(Extracted records)

----------

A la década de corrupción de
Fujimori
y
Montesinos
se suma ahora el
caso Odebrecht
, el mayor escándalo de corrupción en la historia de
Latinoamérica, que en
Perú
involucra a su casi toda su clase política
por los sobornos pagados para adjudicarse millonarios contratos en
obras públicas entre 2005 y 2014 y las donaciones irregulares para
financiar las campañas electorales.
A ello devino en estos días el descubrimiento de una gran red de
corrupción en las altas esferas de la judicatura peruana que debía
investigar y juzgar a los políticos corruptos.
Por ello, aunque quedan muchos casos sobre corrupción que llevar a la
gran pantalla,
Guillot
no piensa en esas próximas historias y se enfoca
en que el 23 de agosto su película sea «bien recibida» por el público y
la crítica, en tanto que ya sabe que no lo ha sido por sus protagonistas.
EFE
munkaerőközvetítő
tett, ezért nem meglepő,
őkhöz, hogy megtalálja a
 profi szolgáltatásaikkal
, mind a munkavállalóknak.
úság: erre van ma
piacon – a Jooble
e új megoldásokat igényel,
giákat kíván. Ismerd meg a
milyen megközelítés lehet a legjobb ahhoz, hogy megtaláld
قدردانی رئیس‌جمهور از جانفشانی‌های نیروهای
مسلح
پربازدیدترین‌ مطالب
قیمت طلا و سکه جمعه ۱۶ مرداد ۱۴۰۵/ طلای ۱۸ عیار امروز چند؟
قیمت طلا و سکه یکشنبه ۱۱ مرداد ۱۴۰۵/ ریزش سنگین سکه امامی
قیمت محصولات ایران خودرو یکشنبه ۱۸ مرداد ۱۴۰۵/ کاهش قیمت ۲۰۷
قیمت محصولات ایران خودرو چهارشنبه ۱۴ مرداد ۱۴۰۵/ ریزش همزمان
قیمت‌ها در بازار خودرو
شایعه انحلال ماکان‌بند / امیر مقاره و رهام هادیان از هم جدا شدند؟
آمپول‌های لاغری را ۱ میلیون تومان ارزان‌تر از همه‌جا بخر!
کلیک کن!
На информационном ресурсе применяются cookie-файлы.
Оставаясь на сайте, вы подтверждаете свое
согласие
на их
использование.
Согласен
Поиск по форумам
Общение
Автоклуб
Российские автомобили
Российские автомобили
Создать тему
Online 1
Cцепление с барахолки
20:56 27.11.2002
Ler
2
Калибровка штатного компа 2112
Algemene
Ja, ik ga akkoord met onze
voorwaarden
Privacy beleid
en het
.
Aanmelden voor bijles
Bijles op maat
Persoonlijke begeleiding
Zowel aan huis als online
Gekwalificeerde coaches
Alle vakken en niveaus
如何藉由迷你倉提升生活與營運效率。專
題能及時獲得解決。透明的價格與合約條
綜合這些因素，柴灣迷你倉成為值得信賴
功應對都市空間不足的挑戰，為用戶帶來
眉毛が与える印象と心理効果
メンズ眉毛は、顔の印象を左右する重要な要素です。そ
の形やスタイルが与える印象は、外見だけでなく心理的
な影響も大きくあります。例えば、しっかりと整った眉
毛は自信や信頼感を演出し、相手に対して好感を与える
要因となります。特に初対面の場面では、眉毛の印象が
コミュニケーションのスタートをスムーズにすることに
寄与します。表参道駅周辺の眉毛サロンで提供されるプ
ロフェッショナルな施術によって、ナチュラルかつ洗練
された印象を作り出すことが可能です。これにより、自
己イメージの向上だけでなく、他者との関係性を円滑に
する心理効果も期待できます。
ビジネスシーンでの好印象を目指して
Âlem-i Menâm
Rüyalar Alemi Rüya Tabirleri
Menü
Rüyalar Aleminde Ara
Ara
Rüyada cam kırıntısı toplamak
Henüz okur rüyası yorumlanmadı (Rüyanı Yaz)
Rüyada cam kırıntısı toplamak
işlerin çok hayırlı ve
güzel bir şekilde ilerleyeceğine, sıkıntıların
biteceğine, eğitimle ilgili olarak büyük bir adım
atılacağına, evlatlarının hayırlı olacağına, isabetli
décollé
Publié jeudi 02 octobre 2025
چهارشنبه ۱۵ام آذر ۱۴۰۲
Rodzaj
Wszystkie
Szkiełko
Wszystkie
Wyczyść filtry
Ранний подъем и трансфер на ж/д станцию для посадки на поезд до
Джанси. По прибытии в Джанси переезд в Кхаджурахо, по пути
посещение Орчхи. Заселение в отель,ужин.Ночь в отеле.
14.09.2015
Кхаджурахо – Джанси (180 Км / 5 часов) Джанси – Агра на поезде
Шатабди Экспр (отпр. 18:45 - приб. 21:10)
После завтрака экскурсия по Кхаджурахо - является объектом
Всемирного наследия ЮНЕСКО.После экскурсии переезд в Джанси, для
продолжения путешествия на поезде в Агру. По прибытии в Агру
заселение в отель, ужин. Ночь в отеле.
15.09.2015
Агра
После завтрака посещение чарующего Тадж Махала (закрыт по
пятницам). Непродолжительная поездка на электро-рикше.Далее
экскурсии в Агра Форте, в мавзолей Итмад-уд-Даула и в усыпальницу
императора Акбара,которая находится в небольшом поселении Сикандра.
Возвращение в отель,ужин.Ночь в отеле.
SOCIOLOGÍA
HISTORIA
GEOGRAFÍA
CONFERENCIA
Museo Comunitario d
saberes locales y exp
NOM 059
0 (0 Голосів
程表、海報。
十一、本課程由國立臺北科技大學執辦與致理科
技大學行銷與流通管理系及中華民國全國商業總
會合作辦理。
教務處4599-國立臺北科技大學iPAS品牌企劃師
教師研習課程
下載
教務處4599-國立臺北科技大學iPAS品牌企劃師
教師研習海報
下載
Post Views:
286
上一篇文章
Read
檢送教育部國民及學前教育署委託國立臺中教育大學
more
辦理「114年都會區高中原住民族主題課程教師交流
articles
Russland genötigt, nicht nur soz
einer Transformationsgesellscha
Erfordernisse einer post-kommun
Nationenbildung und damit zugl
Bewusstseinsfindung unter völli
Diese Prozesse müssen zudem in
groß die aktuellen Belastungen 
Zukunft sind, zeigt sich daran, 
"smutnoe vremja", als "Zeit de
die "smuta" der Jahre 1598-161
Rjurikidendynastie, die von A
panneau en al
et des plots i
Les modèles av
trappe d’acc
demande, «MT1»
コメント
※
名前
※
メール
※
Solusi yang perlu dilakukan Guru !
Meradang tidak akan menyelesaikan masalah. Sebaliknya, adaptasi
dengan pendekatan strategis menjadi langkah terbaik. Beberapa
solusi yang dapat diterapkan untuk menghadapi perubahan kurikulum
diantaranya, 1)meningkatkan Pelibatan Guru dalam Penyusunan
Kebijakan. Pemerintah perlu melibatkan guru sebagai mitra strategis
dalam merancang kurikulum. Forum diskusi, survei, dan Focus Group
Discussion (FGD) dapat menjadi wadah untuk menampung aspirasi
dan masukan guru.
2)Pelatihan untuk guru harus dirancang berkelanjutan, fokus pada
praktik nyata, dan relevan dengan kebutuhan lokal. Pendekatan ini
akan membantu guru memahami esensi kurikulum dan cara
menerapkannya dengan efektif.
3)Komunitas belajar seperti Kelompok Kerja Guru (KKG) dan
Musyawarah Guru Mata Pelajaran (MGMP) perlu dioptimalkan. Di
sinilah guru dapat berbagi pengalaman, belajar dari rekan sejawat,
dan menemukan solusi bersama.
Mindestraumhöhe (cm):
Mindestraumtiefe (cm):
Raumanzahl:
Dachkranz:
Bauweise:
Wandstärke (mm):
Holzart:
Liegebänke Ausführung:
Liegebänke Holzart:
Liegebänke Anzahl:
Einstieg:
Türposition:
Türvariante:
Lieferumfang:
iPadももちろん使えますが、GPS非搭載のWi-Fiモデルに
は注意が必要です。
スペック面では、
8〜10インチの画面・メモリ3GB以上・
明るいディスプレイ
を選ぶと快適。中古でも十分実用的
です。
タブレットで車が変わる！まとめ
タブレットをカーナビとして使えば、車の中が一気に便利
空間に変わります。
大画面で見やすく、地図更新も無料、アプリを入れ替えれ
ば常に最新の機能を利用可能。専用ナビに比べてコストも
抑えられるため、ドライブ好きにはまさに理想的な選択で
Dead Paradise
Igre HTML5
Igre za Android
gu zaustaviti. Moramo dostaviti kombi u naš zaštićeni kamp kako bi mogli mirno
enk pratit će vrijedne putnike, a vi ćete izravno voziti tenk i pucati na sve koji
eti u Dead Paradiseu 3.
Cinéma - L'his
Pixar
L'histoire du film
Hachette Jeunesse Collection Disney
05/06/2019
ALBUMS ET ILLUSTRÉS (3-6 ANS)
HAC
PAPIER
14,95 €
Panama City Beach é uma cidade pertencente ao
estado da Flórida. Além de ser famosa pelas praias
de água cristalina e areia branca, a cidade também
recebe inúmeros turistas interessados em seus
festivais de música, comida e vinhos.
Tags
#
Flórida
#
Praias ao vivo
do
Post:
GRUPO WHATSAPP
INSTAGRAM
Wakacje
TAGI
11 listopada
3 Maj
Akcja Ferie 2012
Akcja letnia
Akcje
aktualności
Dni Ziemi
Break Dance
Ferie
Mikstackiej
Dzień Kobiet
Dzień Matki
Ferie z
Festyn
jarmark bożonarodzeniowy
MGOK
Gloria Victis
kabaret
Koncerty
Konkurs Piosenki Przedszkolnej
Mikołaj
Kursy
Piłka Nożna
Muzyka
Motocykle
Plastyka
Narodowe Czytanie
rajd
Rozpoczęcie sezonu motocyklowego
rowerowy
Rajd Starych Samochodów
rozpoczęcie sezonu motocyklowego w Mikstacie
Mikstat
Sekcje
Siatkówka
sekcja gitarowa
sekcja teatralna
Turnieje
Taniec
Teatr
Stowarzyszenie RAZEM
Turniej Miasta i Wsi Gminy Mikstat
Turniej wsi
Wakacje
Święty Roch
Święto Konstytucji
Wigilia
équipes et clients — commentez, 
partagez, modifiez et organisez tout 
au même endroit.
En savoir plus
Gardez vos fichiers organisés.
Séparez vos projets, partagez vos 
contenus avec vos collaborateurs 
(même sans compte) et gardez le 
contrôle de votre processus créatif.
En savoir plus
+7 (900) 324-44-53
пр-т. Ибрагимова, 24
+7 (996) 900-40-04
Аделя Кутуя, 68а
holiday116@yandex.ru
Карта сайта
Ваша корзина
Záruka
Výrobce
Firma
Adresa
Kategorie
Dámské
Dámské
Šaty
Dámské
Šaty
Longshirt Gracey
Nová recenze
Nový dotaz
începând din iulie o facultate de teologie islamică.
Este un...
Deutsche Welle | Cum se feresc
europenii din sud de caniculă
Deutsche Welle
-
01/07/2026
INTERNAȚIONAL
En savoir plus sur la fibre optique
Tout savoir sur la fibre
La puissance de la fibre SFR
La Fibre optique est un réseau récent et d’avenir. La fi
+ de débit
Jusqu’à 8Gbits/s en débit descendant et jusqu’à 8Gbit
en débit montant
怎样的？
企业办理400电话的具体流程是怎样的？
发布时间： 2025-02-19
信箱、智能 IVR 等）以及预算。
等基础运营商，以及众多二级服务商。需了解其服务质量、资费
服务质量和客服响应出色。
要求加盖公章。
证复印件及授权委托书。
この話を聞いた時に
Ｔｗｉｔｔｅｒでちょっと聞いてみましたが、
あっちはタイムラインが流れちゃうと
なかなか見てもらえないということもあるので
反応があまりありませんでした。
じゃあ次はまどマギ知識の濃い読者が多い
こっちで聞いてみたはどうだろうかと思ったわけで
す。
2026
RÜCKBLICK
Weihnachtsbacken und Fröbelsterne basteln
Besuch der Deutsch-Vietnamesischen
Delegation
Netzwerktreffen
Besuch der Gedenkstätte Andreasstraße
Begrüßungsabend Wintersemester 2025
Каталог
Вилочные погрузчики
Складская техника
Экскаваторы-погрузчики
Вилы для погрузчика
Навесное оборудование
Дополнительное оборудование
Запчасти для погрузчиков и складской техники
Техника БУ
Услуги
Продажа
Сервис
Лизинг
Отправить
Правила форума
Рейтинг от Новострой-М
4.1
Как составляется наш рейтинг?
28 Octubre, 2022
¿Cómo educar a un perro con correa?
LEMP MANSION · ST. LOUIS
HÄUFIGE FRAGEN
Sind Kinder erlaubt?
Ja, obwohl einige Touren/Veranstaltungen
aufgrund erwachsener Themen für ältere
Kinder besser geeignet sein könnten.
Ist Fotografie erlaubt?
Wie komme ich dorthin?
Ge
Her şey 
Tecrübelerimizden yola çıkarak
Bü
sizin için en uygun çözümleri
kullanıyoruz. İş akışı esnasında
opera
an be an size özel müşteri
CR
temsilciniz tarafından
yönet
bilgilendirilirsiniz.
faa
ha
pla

----------

__YOUR GOAL__. Write out the part of the listing above that runs from its first line through the line containing "investigar y juzgar", including both of those lines.

__WRITTEN ANSWER__.
A la década de corrupción de
Fujimori
y
Montesinos
se suma ahora el
caso Odebrecht
, el mayor escándalo de corrupción en la historia de
Latinoamérica, que en
Perú
involucra a su casi toda su clase política
por los sobornos pagados para adjudicarse millonarios contratos en
obras públicas entre 2005 y 2014 y las donaciones irregulares para
financiar las campañas electorales.
A ello devino en estos días el descubrimiento de una gran red de
corrupción en las altas esferas de la judicatura peruana que debía
investigar y juzgar a los políticos corruptos.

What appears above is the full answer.